→ **ARTICOLO**
━━━

LexCED: l'assistente legale basato sull'intelligenza artificiale AI. Chiedigli un parere, provalo adesso!

Legittima difesa: quando non si applica in una rissa

La Corte di Cassazione ha confermato la condanna per tentato omicidio di un uomo, escludendo l’applicazione della legittima difesa. Secondo i giudici, chi accetta volontariamente una situazione di scontro fisico, inseguendo l’avversario, non può successivamente invocare la scriminante della legittima difesa, poiché si è posto di sua volontà in una condizione di pericolo. La Corte ha inoltre rigettato la richiesta di riqualificare il reato in lesioni aggravate, valorizzando l’uso di un’arma da taglio, la zona vitale colpita (il collo) e l’intenzione di uccidere desumibile dalle circostanze.

Prenota un appuntamento

Per una consulenza legale o per valutare una possibile strategia difensiva prenota un appuntamento.

La consultazione può avvenire in studio a Milano, Pesaro, Benevento, oppure in videoconferenza.

02.37901052
8:00 – 20:00
(Lun - Sab)
Pubblicato il 9 settembre 2025 in Diritto Penale, Giurisprudenza Penale, Procedura Penale

Legittima Difesa: Non Vale per Chi Accetta la Sfida

La Corte di Cassazione, con una recente sentenza, torna a tracciare i confini della legittima difesa, stabilendo un principio chiaro: chi si pone volontariamente in una situazione di pericolo, ad esempio accettando una sfida o inseguendo il proprio avversario per arrivare allo scontro, non può poi invocare questa causa di giustificazione. La decisione chiarisce la differenza tra una reazione difensiva necessaria e una condotta che contribuisce attivamente a creare il pericolo stesso.

━━━

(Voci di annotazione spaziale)
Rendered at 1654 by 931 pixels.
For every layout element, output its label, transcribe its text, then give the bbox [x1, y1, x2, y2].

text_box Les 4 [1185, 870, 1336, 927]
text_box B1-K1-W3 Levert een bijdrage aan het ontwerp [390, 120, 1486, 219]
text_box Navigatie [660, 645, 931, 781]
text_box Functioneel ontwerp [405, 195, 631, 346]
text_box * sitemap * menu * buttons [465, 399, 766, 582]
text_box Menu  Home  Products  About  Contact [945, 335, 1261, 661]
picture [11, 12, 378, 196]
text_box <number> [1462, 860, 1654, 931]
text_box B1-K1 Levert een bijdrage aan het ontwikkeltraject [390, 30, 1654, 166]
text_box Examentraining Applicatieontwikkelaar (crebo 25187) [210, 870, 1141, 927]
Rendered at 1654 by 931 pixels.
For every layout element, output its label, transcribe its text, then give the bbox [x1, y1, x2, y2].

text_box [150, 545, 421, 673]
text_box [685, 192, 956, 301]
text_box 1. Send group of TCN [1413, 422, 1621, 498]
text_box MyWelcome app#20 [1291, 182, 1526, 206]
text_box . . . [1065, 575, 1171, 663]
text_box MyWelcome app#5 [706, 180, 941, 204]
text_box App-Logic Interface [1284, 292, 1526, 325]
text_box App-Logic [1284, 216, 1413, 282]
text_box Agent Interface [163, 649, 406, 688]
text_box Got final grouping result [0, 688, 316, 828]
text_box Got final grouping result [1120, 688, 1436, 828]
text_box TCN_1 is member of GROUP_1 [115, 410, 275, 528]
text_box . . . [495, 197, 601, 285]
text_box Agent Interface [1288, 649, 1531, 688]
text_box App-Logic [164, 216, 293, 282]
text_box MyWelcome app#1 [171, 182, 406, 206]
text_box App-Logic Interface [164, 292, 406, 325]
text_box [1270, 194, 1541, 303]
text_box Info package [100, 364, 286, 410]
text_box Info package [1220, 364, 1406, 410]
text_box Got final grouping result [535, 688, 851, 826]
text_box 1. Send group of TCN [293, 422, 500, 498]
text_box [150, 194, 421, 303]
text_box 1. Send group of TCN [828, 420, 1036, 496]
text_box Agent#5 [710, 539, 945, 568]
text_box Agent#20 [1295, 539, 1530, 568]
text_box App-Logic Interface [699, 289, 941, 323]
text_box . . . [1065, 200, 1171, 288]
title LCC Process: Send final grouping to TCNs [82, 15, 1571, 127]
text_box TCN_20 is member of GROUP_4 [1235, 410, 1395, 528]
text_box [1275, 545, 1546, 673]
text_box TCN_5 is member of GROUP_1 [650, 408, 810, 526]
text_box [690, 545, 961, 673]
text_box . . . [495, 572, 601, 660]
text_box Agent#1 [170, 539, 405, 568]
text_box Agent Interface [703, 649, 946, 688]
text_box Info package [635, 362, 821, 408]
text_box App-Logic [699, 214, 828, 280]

━━━

Secondo l'articolo, quale zona vitale ha colpito l'uomo condannato? Rispondi per favore in poche parole. Le voci sono materiale distinto dall'articolo.

→ **RISULTATO ESERCIZIO**
Il collo.